Woznick has been co-teaching these classes with general education teacher Lynette Lewis for five years. And the teaching partners, both members of the Lodi Education Association, say that too many special education students placed in college prep classes were failing miserably.

“They would lose 10 credits by being put in an impossible position,” says Woznick. She comments that these students could have instead taken an easier algebra class that’s not college prep — and have it count toward a diploma.

Lodi Unified, however, was setting impossibly high goals for some students, asserts Woznick, because the district would get “extra points.” And she has done the math when it comes to figuring this out.

“According to the California Department of Education, a student is worth a free 200 points on the state test without being enrolled in an [A-G or college prep] algebra class. If a student is enrolled in an algebra class that meets the state’s A-G requirement, and the student earns a failing 27 percent on the state test, our school earns 500 points. That is a growth of 300 points, and all the student had to do was to take the test and fail.”

Woznick says that from an administrator’s viewpoint, enrolling all students into higher-level math classes is a simple way to show educational growth according to state guidelines. This practice is sold to educators as the district’s attempt to provide equal access to college prep curriculum.

Woznick says she doesn’t blame administrators, who are under tremendous pressure.
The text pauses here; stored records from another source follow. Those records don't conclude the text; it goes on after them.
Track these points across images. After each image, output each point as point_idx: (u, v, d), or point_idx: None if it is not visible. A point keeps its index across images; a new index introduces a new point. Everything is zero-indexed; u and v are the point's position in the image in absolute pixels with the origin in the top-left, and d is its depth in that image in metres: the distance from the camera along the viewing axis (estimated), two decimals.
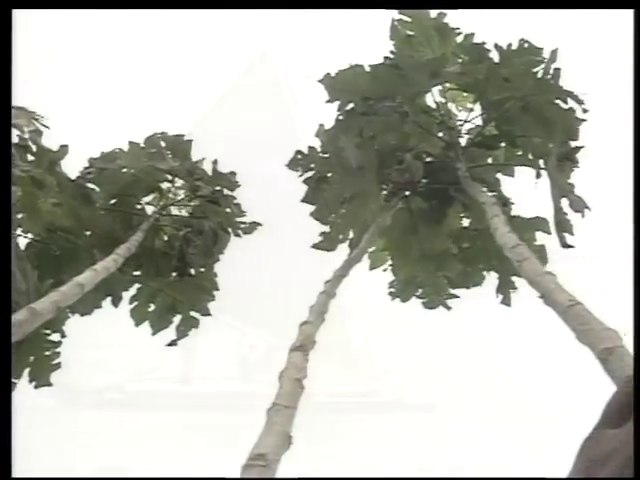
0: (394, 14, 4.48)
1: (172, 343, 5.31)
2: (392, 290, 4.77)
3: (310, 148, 4.84)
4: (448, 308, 4.70)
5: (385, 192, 4.37)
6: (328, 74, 4.11)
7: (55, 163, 4.25)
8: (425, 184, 4.60)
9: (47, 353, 3.98)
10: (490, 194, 4.48)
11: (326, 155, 4.76)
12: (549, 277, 2.64)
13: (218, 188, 5.48)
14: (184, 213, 6.12)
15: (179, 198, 5.90)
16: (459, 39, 4.58)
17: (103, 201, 4.84)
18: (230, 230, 5.85)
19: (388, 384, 28.83)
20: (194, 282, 5.35)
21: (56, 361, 3.97)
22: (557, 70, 3.96)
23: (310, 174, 4.86)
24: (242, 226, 6.08)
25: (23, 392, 3.95)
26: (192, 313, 5.38)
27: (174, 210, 6.00)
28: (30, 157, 4.29)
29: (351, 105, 4.24)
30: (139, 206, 5.69)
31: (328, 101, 4.21)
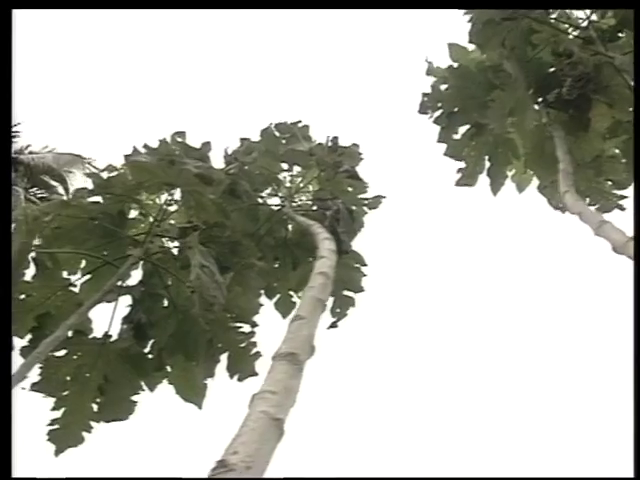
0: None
1: (333, 325, 5.18)
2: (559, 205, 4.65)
3: (433, 87, 4.73)
4: (622, 209, 4.52)
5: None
6: None
7: (203, 159, 4.20)
8: (556, 95, 4.43)
9: (242, 345, 3.88)
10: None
11: (450, 91, 4.67)
12: None
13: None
14: (304, 199, 6.08)
15: (301, 185, 5.83)
16: None
17: (245, 195, 4.77)
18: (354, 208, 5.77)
19: None
20: (340, 262, 5.21)
21: (254, 350, 3.87)
22: None
23: (438, 113, 4.78)
24: (365, 202, 5.99)
25: None
26: (345, 292, 5.26)
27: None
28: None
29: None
30: (260, 199, 5.65)
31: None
She blames No Child Left Behind, which holds schools to impossible standards and then imposes sanctions on those failing to meet them.

Not all special education students failed the college prep classes. Special day class student Carla Valdez, 15, did well last year thanks to instruction from her special education and general education co-teachers, passing with a C. However, math is her favorite subject, and her learning disabilities have to do with reading.

“Having two teachers helps me a lot,” she says. “While one was doing work on the board, I got help from another.”

General education teacher Lynette Lewis discusses issues that special education students face.

But Valdez is the exception rather than the rule. Sixteen-year-old RSP student Kiley Tuttle felt “totally lost” in a college prep algebra class last year, and said she felt like quitting school on a daily basis. Under the district’s policy, she had to fail college-prep algebra twice before being allowed into a non-college-prep algebra class. The class was her second attempt.

“This year should be easier,” says Tuttle.

Lewis says she has lost many nights of sleep over seeing special education students floundering in her college prep class, despite her attempts to break down the curriculum in a way that is understandable to them.

“I had a student who had a grade of 20 percent, and every day he participated in class, wrote everything down and still didn’t get it. Why should he be punished for that?”

“It was making these students miserable and making them hate math,” says Woznick, because they often experienced humiliation and embarrassment in college prep classes. After they failed, they were pushed into intervention classes and summer school to regain lost credits. Only after failing twice could they enroll in regular algebra.

“We need to place them in classes where curriculum is taught in a way that’s understandable and where they can actually master skills rather than just having exposure to curriculum,” she says, adding that even the California State Framework states that students should not enroll in higher level courses until “mastery” of prerequisite skills has been obtained.

At the end of the last school year, Woznick’s newspaper article generated so much attention that the district decided to change its requirement that special education students seeking a high school diploma be forced to take college prep algebra. Now, finally, the district will allow them to take regular algebra.

Woznick hails this decision, but has concerns that the district still requires that special education students take college prep English to earn a diploma.

“Simple solutions are available that will allow special education students to master skills and have a future, simultaneously enabling our schools to raise scores,” says Woznick. “Let’s examine the problems and motives, and discuss reasonable, doable solutions.”